These Cows Will Text You When They’re in Heat

Dairy farmers are using sensors in cows’ stomachs to track the health of the herd.
Illustrator: Josh Freydkis

Every morning, Austin Knowles pulls on his rubber boots, dodges the manure in his farmyard, and opens the creaky wooden door of his 200-year-old barn on a hilltop in Worcestershire, 130 miles northwest of London. Inside, his dairy cows are busy uploading data to the cloud. Each animal has a half-pound sensor in her stomach, which is linked via Wi-Fi to a service that helps Knowles analyze the health and well-being of his herd. If an animal falls ill, the system e-mails the vet days before the cow is visibly sick. When one is about to go into heat, Knowles and his staff get a text message. “Cows are a lot of work,” the third-generation farmer says over tea at the rough-hewn wooden table in his kitchen. “The technology takes the edge off a bit.”

Knowles’s Hollings Hill is one of 350 farms in almost two dozen countries using technology from Austrian startup SmaXtec to monitor their livestock. It works like this: A weighted sensor about the size of a hot dog is inserted into a cow’s throat with a metal rod and lodges in the rumen, the first of a cow’s four stomachs. The device—equipped with a battery that lasts four years, about the length of a dairy cow’s productive life—transmits up-to-the-minute data such as the pH of her stomach, her temperature, how much she moves, and the amount of water she’s consumed. A base station in the barn picks up the signals, adds readings on ambient temperature and humidity, and then uploads all the information to the cloud.
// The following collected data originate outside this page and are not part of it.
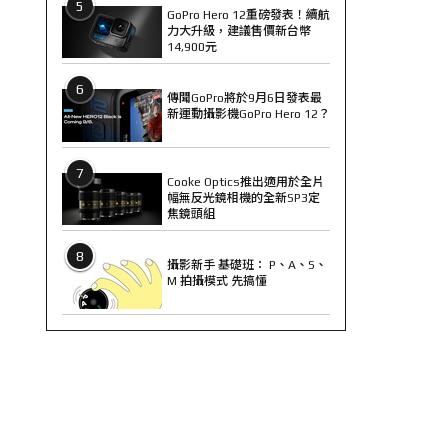
5
GoPro Hero 12重磅發表！續航
力大升級，建議售價新台幣
14,900元
6
傳聞GoPro將於9月6日發表最
新運動攝影機GoPro Hero 12？
7
Cooke Optics推出適用於全片
幅無反光鏡相機的全新SP3定
焦鏡頭組
8
攝影新手 基礎班： P、A、S、
M 拍攝模式 先搞懂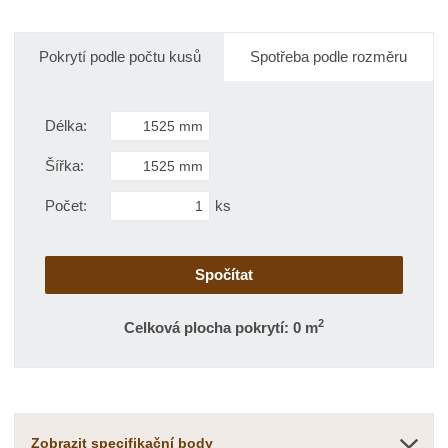
o
o
n
č
ž
o
s
ž
e
Pokrytí podle počtu kusů
Spotřeba podle rozměru
t
s
t
v
t
í
v
Délka:
í
Šířka:
Počet:
ks
2
Celková plocha pokrytí: 0 m
Zobrazit specifikační body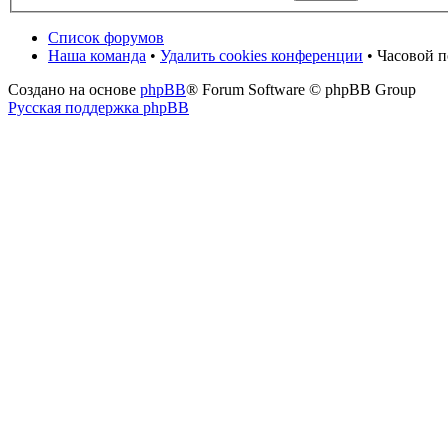
Список форумов
Наша команда
•
Удалить cookies конференции
• Часовой п
Создано на основе
phpBB
® Forum Software © phpBB Group
Русская поддержка phpBB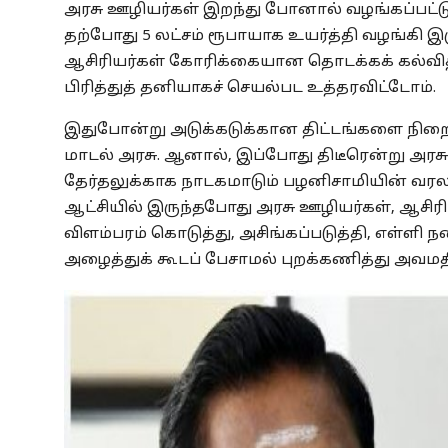
அரசு ஊழியர்கள் இறந்து போனால் வழங்கப்பட்டு 
தற்போது 5 லட்சம் ரூபாயாக உயர்த்தி வழங்கி இர
ஆசிரியர்கள் கோரிக்கையான தொடக்கக் கல்வித்
பிரித்துத் தனியாகச் செயல்பட உத்தரவிட்டோம்.
இதுபோன்று அடுக்கடுக்கான திட்டங்களை நிறைவ
மாடல் அரசு. ஆனால், இப்போது திடீரென்று அரசு
தேர்தலுக்காக நாடகமாடும் பழனிசாமியின் வரலாற
ஆட்சியில் இருந்தபோது அரசு ஊழியர்கள், ஆசிரி
விளம்பரம் கொடுத்து, அசிங்கப்படுத்தி, எள்
அழைத்துக் கூடப் பேசாமல் புறக்கணித்து அவமத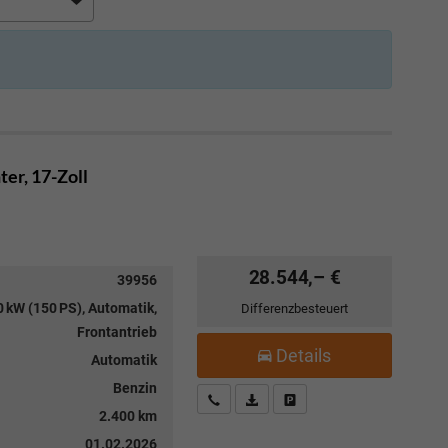
ter, 17-Zoll
28.544,– €
39956
 kW (150 PS), Automatik,
Differenzbesteuert
Frontantrieb
Details
Automatik
Benzin
Kostenloser Rückruf-Service
PDF-Datei, Fahrzeugexposé drucke
Fahrzeug parken
2.400 km
01.02.2026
The half-pound, 4-inch-long sensor lodges in the rumen, the first of a cow’s four stomachs.

The half-pound, 4-inch-long sensor lodges in the rumen, the first of a cow’s four stomachs.

Source: SmaXtec

Since SmaXtec started offering the service six years ago, its devices have been implanted in 15,000 cows. Devices like SmaXtec’s sensors offer farmers and vets an early warning system that can reduce infectious diseases in their livestock, according to an independent study by the University of Cambridge. “It’s easier, after all, to look at the situation from inside the cow than in the lab,” says SmaXtec co-founder Stefan Rosenkranz. Although the company’s gear can’t yet tell farmers exactly what maladies might be afflicting their livestock, its temperature alarms “make you go and check earlier than you otherwise would,” says Helen Hollingsworth, a veterinary nurse employed by Molecare Veterinary Services, SmaXtec’s distributor in the U.K. “If you can detect illness early, you can start antibiotics earlier and ultimately use less.”

Molecare also markets its own cloud-based technology to British farmers to allow them to track animals across an entire farm. One program Knowles is considering would look at data from scales at the water troughs to determine how quickly his 450 cows are growing. Another taps sensors placed in the field to measure how much they’re eating. And one that’s being tested uses temperature and humidity gauges to monitor the health of chickens. Farmers can share the data with retailers to give corporate customers a window into the quality of the product they’re buying, says Keith Evans, who oversees the sensor technology at Molecare. “The idea is to give automated data in real time to everybody in the supply chain,” Evans says.

SmaXtec says that with 90 million cattle on dairy farms around the world, the market for the sensors is huge. It’s targeting industrial operations in China, the Middle East, and the U.S., where herds of 25,000 aren’t unusual. The company or its distributors typically pay the upfront costs of deploying the gear and building the network—about $600, plus $75 to $400 per cow—and charge around $10 a month per cow for the service.

Knowles says the SmaXtec gear saves him the trouble of pulling his cows out of the herd and placing them in a gigantic metal vice called a cattle crush, where a vet checks their vitals. The sensors can also predict with 95 percent accuracy when a cow will give birth, allowing farmers to maximize milk production by spacing pregnancies as close together as possible. “The crux of any dairy farm is fertility,” Knowles says as he peruses graphs and charts on a laptop giving him details of his cows’ health and milk output. “We are trying to have a calf per cow every year. Everything we do on the farm comes back to that.”

The bottom line: An Austrian startup’s sensors are in the stomachs of 15,000 cows in Britain to help farmers better monitor their herds.